Companies owe it to their customers and employees to provide great customer service.  A strong service culture can create a virtuous circle between employees and customers, engaging everyone in the firm in customer service improvement, not only the people on the front lines.

In this brief article entitled Great Customer Service Costs Less running in the current CEO Forum magazine, I discuss the six-point plan that took Sprint from “worst-to-first.”  According to the prestigious American Customer Satisfaction Index, when Sprint reached the #1 spot, Sprint was the only company that they had seen go from last place to first place in its industry, and Sprint was the most improved U.S. company in overall customer satisfaction across all 43 industries studied from 2008-2014.

The six steps Sprint relentlessly followed were to:

  1. Align Compensation and Rewards: Sprint aligned the compensation of every employee in the company around the same metrics, which included customer turnover (churn) and the number of calls to customer care.  
  2. Place the customer experience first on the agenda: The agenda of every Operations Team meeting began with churn and the number of calls to customer care.
  3. Perform root cause analysis: Sprint collected and analyzed data from customer calls to identify the root causes of customer dissatisfaction.

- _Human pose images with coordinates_
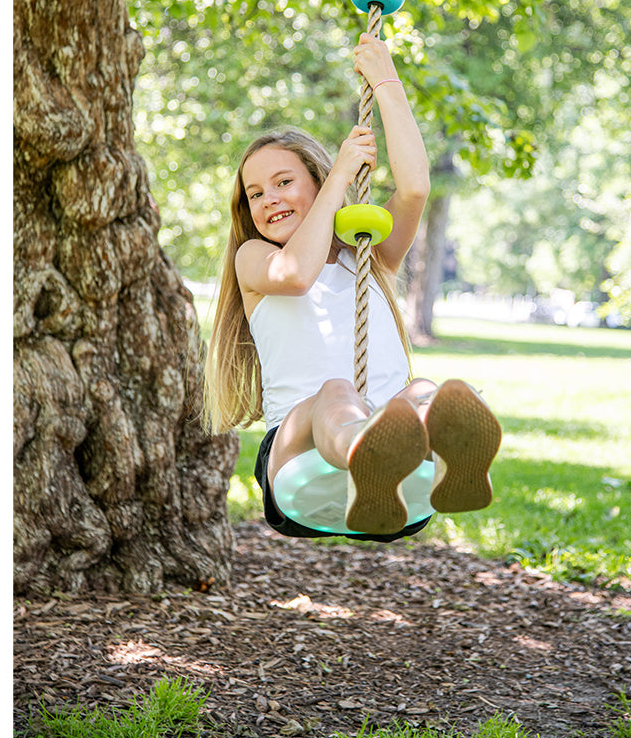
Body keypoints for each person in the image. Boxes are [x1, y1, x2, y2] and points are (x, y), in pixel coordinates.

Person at [204, 32, 502, 543]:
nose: (268, 199)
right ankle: (366, 455)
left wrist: (386, 82)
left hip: (399, 488)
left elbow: (415, 188)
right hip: (296, 460)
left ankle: (449, 462)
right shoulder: (254, 259)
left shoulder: (367, 258)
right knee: (337, 392)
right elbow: (296, 274)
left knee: (424, 392)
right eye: (255, 193)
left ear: (317, 183)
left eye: (283, 182)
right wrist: (343, 171)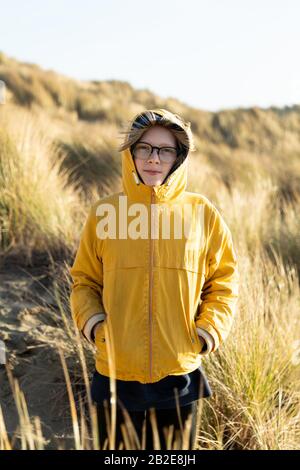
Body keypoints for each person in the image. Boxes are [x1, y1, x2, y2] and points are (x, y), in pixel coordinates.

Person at [69, 108, 239, 450]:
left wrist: (206, 333)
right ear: (131, 153)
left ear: (178, 157)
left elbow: (224, 281)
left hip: (180, 371)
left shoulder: (202, 213)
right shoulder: (106, 213)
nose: (153, 158)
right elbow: (85, 280)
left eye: (164, 150)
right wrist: (97, 328)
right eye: (144, 148)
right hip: (115, 370)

- _What you will do_
[1] Set down the stretch of the customer service passage from "1. Align Compensation" through "(churn) and the number of calls to customer care.".
[2] Decide whether each statement agrees with the customer service passage. Answer yes or no, and quote the deciding words from the passage. (a) Sprint tied the pay of every employee to the same metrics. (b) Every Operations Team meeting opened with employee satisfaction scores. (c) Sprint's improvement was measured across 43 industries.

- _Solutions to the problems_
[1]
1. Align Compensation and Rewards: Sprint aligned the compensation of every employee in the company around the same metrics, which included customer turnover (churn) and the number of calls to customer care.

[2]
(a) Yes: "Sprint aligned the compensation of every employee in the company around the same metrics"
(b) No: "The agenda of every Operations Team meeting began with churn and the number of calls to customer care."
(c) Yes: "across all 43 industries studied from 2008-2014"